Son günlerde Türkiye pazarının ana başlığı malum; ÖTV artışı.
Çoğu yerde “düzenleme” adı altında geçse de uzun yıllardır bu kelimenin aslında “zam” anlamına geldiğini biliyoruz.
Son düzenleme de tahmin edildiği gibi hiçbir aracın fiyatını düşürmediği gibi zaten adil olmayan sistemi biraz daha adaletsiz kılacak gibi görünüyor.
Geçtiğimiz yıllarda olduğu gibi zammın söylentisi bile otomobil fiyatlarında oynamalara neden olmaya başladı. Sıfır araçlarda fiyat artışları henüz gerçekleşmese de 2. el pazarı duruma hemen adapte oldu. Durum böyle olunca otomotiv devlerinin yöneticilerinden beklenen açıklamalar da gelmeye başladı. Bizleri bekleyen tablo çok karamsar olsa da firmalardan gelen bültenlerin, durumun vahametini tam olarak aktarmadıkları görülebiliyor.

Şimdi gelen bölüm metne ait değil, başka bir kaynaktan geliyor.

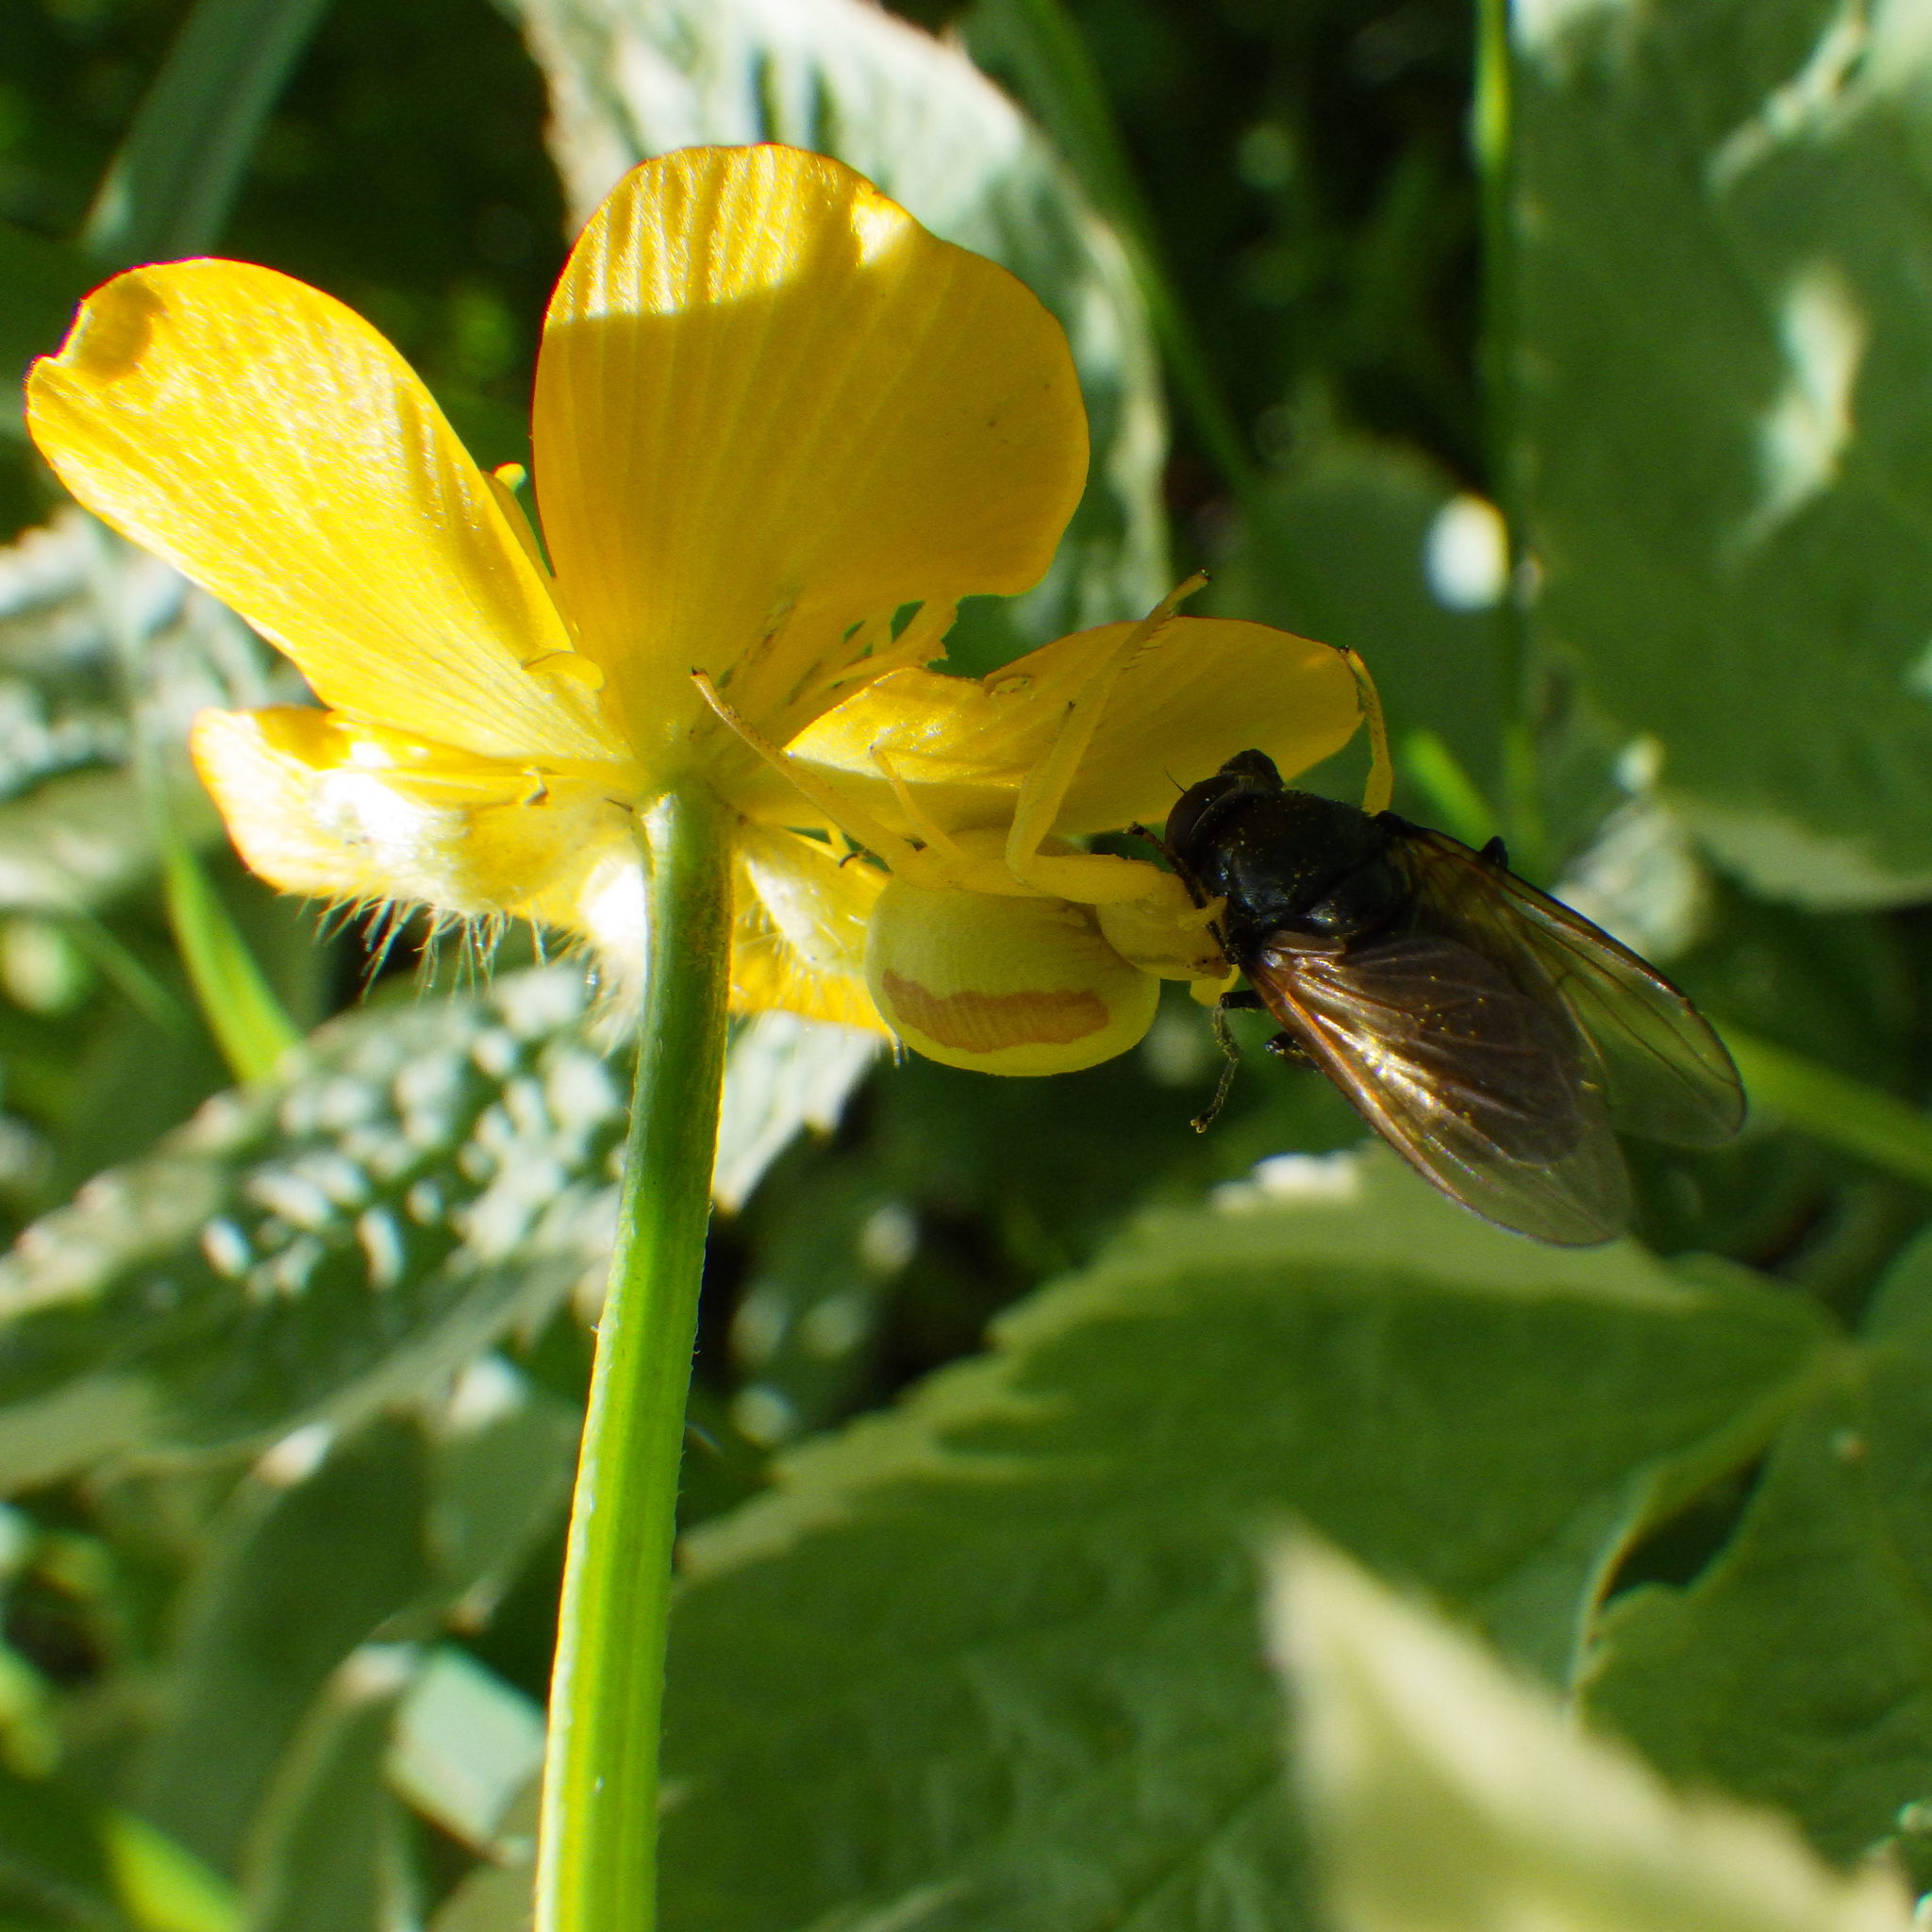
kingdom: Animalia
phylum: Arthropoda
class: Insecta
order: Diptera
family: Syrphidae
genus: Cheilosia
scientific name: Cheilosia albitarsis
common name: Buttercup blacklet
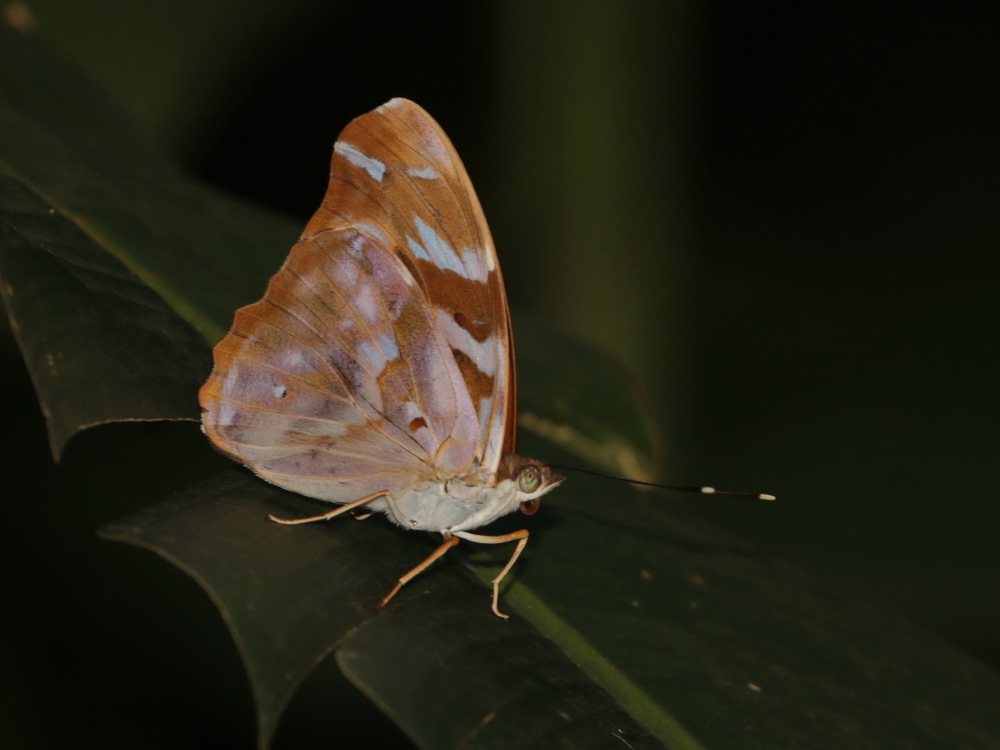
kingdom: Animalia
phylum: Arthropoda
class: Insecta
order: Lepidoptera
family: Nymphalidae
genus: Herona
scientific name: Herona marathus
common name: Yellow pasha
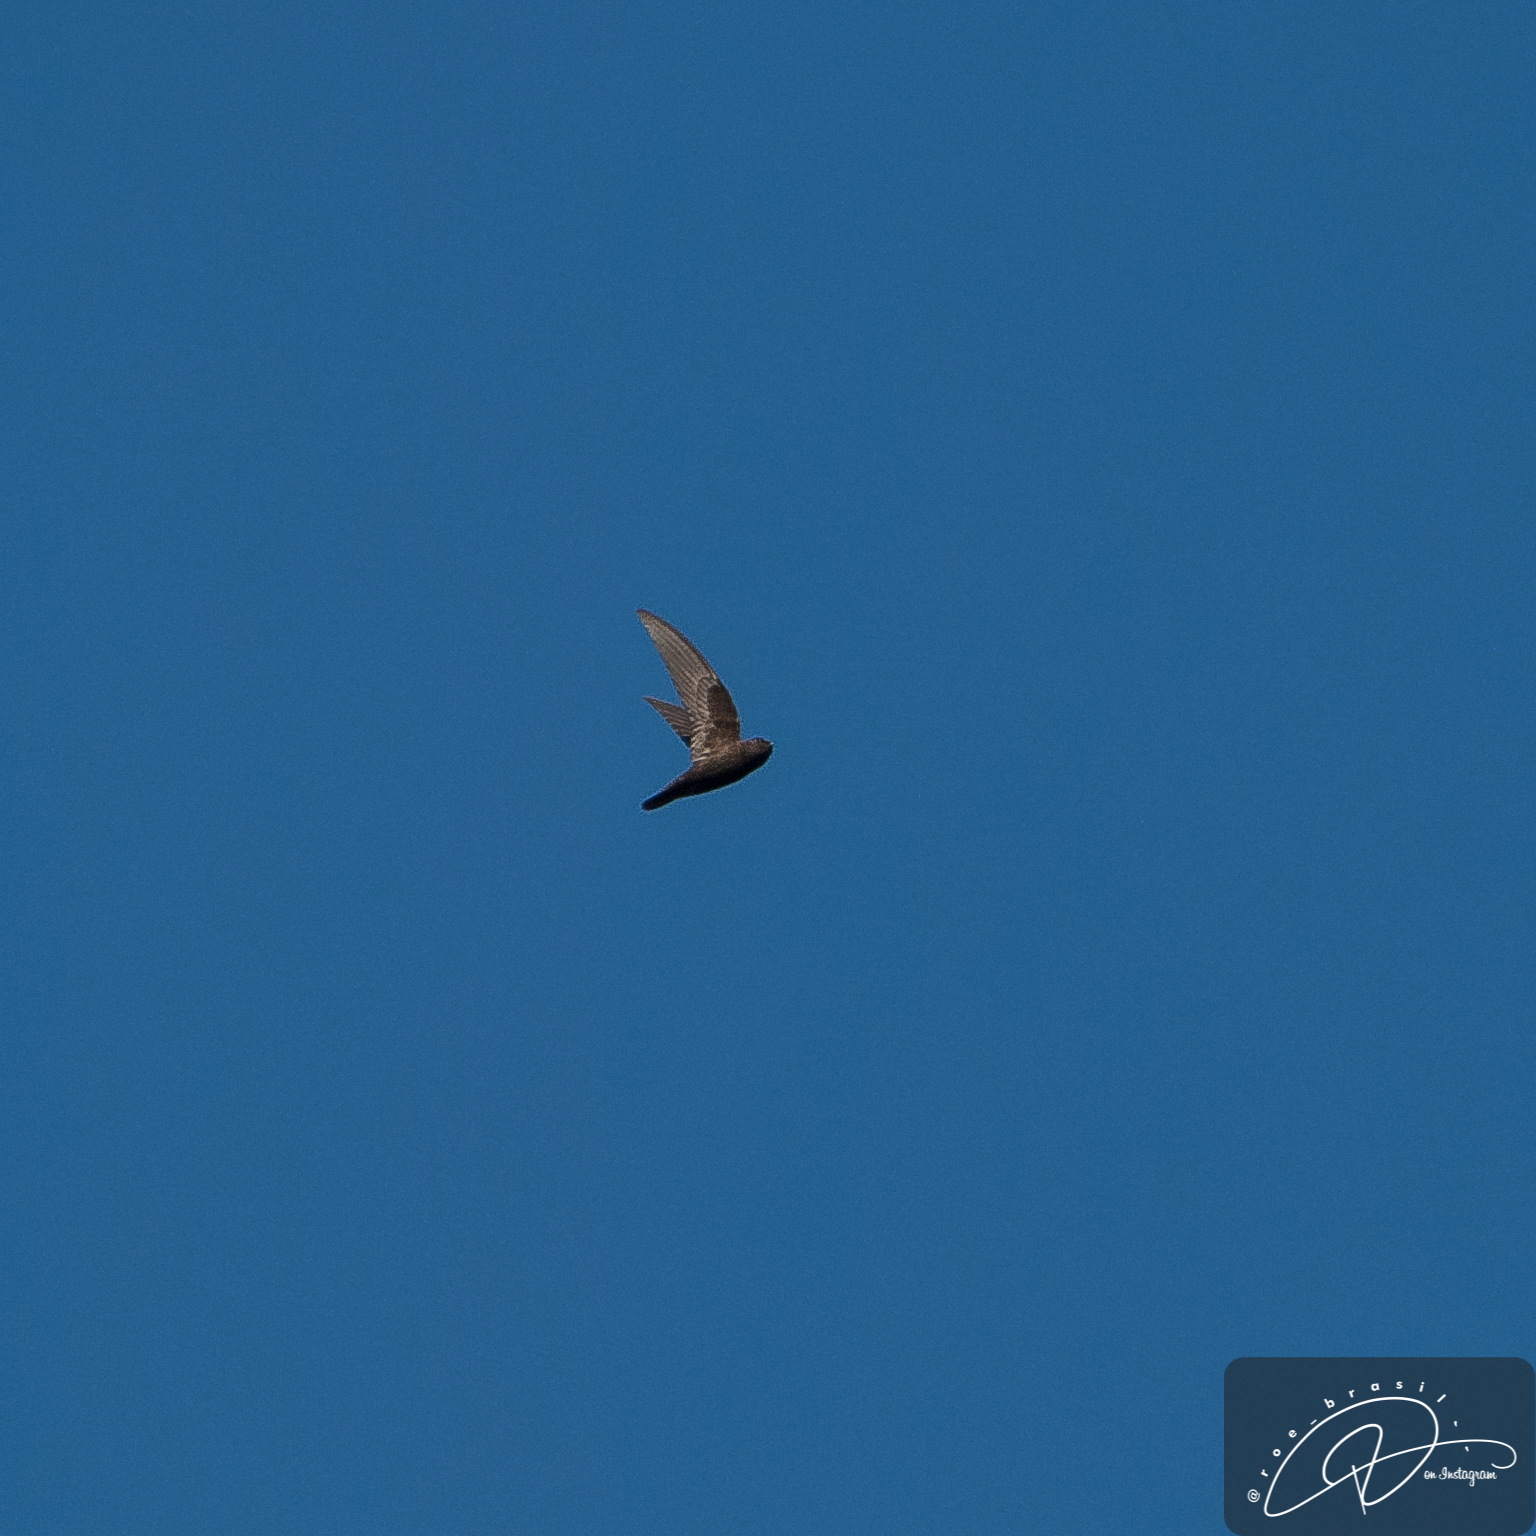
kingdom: Animalia
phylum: Chordata
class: Aves
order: Apodiformes
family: Apodidae
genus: Cypseloides
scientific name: Cypseloides senex
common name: Great dusky swift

Hatırlarsanız zamanında 1.6-2.0 litre ve 2.0 üzeri hacimlere sahip motorlarla donatılmış otomobillerin vergileri artırılırken en alt kademeye dokunulmayacağı belirtilmiş, açıklama üzerinden geçen aylardaysa ÖTV %34’ten %45’e yükseltilmişti. Şimdi de sadece belli fiyatın üzerinde yer alan otomobillerin etkileneceği belirtilen vergi artışında olayın bu kadar kolay özetlenemeyeceği açık.
Özellikle, son yıllarda çok popüler olan C segmentinde bazı araçların ÖTV oranı, bir üst donanım paketi alındığında birden %45’ten %74’e fırlayacağından arada oluşan uçurumu bir şekilde kapamaya çalışacak olan şirketler alt versiyonların fiyatlarında da oynama yapacaktır.
Bir diğer kötü haber döviz fiyatındaki artış veya diğer adıyla Türk Lirası’nın değer kaybetmesi, son bir ayda %10 gibi bir maliyet bindirimine neden oldu. Şu sıralar üreticiler bu artışı fiyatlarına yansıtmasalar da yeni yılla birlikte oynamalar yaşanacağı aşikar. İşin içerisine bir de ÖTV üzerine eklenen KDV girince zamların oranı bir anda inanılmaz seviyelere çıkacak.
Bütün bu olumsuzluklar düşünülünce otomobil satın almak için daha iyi bir zaman olmadığı görülebiliyor. Şu anda 100.000 TL fiyata satılan bir aracın iki aya kadar 120.000 TL’ye alıcı bekleyecek olması potansiyel müşterilerin ellerini çabuk tutmaları gerektiğini gösteriyor.
2017 yılında otomobiller üzerinden 19.9 Milyar TL ÖTV tahsil edilmesi planlanırken vergi artışı ve döviz durumunun satışları ne derece düşüreceği tahmin edildi mi bilemiyorum fakat bu gidişle, zaten çoğunluğu kiralık otomobillerden oluşan araç parkımızın kimseyi otomobil sahibi olmaya itmeyeceği bir gerçek.